§ Try it
Keyword search on "Subject": report each line of the records that contains it.

§ Data
-- Opening Marker --

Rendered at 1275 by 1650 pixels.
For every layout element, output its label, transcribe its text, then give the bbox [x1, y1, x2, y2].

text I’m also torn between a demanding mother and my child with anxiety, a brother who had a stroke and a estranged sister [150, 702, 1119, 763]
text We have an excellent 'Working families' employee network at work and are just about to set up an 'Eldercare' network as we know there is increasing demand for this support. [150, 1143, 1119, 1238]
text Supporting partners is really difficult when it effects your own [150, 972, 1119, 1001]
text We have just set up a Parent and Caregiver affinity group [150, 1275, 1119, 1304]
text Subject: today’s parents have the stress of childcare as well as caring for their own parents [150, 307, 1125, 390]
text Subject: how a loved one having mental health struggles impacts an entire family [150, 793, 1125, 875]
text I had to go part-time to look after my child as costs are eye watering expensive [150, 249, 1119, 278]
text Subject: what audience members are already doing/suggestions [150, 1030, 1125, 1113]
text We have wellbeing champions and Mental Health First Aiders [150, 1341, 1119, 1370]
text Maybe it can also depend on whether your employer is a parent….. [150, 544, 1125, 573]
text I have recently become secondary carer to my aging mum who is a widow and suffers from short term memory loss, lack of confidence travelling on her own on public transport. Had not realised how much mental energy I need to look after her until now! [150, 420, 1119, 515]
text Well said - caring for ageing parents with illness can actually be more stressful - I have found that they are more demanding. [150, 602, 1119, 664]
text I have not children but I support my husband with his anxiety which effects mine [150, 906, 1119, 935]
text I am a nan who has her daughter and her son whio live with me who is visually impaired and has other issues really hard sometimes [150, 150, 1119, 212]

-- Closing Marker --

§ Solution
text Subject: today’s parents have the stress of childcare as well as caring for their own parents [150, 307, 1125, 390]
text Subject: how a loved one having mental health struggles impacts an entire family [150, 793, 1125, 875]
text Subject: what audience members are already doing/suggestions [150, 1030, 1125, 1113]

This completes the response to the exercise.